Durant une semaine, oubliées les chaussures de ski, la combinaison et la neige des glaciers, rien que les tongs, un bikini et du sable fin. Cet été, au milieu de sa préparation en vue de la prochaine saison, marquée par les Jeux olympiques de Vancouver, Lara Gut s’est offert un petit break sur la côte turque, dans un club de vacances de Camyuva, au sud d’Antalya. Un séjour «entre filles», la jeune Tessinoise étant accompagnée de sa mère, Gabriella, et d’une amie, la skieuse autrichienne Anna Fenninger. «Ma maman, je ne peux pas m’imaginer meilleure compagne de voyage», se félicite la jeune femme. Pauli Gut, le papa, en a profité pour skier à Saas-Fee avec le petit frère, Jan, 14 ans, un autre grand espoir du ski helvétique.
———
» **Consigne**
Traduisez en anglais la phrase suivante de l'extrait sur les vacances de Lara Gut : « Pauli Gut, le papa, en a profité pour skier à Saas-Fee avec le petit frère, Jan, 14 ans, un autre grand espoir du ski helvétique. » Les enregistrements n'interviennent en rien ici.

» **Données disponibles**
———
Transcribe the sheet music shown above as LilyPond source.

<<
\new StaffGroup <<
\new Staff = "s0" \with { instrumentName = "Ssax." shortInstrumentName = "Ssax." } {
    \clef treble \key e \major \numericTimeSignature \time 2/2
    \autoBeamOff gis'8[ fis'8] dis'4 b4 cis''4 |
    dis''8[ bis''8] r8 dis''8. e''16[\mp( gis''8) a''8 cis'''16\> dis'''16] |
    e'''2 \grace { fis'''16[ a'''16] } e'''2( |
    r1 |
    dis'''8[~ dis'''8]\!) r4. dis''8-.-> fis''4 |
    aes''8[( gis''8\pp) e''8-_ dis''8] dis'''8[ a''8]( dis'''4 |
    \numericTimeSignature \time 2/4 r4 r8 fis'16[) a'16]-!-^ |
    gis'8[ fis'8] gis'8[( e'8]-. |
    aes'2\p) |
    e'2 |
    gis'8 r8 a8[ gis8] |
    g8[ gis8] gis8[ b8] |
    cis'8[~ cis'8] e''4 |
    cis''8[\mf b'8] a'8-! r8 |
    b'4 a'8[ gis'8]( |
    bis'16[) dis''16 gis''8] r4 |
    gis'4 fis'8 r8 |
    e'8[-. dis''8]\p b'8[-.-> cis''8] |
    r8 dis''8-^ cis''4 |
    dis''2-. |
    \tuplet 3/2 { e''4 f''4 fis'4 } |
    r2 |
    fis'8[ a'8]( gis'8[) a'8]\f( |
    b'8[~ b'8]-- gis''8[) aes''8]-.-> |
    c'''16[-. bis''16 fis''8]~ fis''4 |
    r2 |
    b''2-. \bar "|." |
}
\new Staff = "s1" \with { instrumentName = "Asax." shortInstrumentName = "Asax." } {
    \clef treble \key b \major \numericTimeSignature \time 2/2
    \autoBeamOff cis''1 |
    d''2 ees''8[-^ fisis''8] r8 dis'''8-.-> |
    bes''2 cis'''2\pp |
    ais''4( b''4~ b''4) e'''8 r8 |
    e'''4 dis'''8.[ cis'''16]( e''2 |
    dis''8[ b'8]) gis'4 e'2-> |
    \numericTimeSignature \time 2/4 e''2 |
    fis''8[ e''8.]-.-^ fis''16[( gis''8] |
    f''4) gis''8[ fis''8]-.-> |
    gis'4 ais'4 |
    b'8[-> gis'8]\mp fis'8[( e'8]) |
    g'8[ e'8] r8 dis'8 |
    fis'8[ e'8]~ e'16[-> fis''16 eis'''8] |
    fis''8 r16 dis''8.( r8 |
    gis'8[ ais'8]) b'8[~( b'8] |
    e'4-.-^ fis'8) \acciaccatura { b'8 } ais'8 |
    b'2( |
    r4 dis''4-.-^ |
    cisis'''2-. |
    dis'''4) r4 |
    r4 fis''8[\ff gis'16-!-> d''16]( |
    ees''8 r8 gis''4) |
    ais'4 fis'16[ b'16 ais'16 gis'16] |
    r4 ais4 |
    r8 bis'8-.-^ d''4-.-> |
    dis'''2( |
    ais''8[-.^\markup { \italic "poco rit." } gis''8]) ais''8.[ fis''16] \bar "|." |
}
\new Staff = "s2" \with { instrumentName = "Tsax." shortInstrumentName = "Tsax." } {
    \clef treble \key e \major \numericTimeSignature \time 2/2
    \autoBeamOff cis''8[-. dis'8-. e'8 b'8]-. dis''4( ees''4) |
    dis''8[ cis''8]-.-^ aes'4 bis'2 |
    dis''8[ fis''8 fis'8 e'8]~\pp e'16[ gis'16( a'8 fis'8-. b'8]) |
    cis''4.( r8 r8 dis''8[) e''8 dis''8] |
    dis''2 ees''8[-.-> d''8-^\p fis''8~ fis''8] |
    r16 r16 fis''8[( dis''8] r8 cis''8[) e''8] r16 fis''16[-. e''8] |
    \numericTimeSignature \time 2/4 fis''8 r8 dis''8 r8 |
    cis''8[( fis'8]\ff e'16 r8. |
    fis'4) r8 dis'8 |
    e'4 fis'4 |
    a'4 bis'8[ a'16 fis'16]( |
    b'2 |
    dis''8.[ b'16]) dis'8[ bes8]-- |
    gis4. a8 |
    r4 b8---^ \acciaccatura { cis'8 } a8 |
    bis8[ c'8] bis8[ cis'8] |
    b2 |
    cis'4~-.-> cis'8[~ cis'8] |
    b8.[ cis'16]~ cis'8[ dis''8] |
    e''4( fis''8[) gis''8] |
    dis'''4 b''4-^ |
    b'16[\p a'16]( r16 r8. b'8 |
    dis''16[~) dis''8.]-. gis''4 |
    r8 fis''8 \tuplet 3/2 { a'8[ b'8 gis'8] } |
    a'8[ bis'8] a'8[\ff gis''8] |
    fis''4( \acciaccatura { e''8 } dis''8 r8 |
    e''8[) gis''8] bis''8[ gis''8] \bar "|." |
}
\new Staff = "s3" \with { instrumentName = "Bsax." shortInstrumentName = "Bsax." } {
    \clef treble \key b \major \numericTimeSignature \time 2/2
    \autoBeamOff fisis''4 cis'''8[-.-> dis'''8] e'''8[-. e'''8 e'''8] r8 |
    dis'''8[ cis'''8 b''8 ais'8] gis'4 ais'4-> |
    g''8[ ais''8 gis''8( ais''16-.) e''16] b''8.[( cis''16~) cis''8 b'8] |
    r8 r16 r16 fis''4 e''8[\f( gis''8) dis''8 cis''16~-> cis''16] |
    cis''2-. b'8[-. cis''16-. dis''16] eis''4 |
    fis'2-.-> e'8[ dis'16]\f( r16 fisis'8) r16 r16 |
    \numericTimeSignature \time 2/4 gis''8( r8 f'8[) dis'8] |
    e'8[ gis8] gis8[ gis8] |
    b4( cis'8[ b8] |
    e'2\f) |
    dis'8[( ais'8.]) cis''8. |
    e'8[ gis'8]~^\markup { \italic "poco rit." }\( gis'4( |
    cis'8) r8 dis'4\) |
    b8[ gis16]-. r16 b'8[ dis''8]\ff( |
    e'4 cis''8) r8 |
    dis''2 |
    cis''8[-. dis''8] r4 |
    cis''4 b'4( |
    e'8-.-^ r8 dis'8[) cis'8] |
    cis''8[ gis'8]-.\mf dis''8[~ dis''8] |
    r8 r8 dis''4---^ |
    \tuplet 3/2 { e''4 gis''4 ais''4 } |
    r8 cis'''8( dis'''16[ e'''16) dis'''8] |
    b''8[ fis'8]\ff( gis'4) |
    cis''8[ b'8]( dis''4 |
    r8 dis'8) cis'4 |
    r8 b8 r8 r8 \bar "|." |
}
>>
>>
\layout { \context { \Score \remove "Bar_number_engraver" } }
———
» **Résultat attendu**
Pauli Gut, the father, took the opportunity to ski in Saas-Fee with the younger brother, Jan, 14, another great hope of Swiss skiing.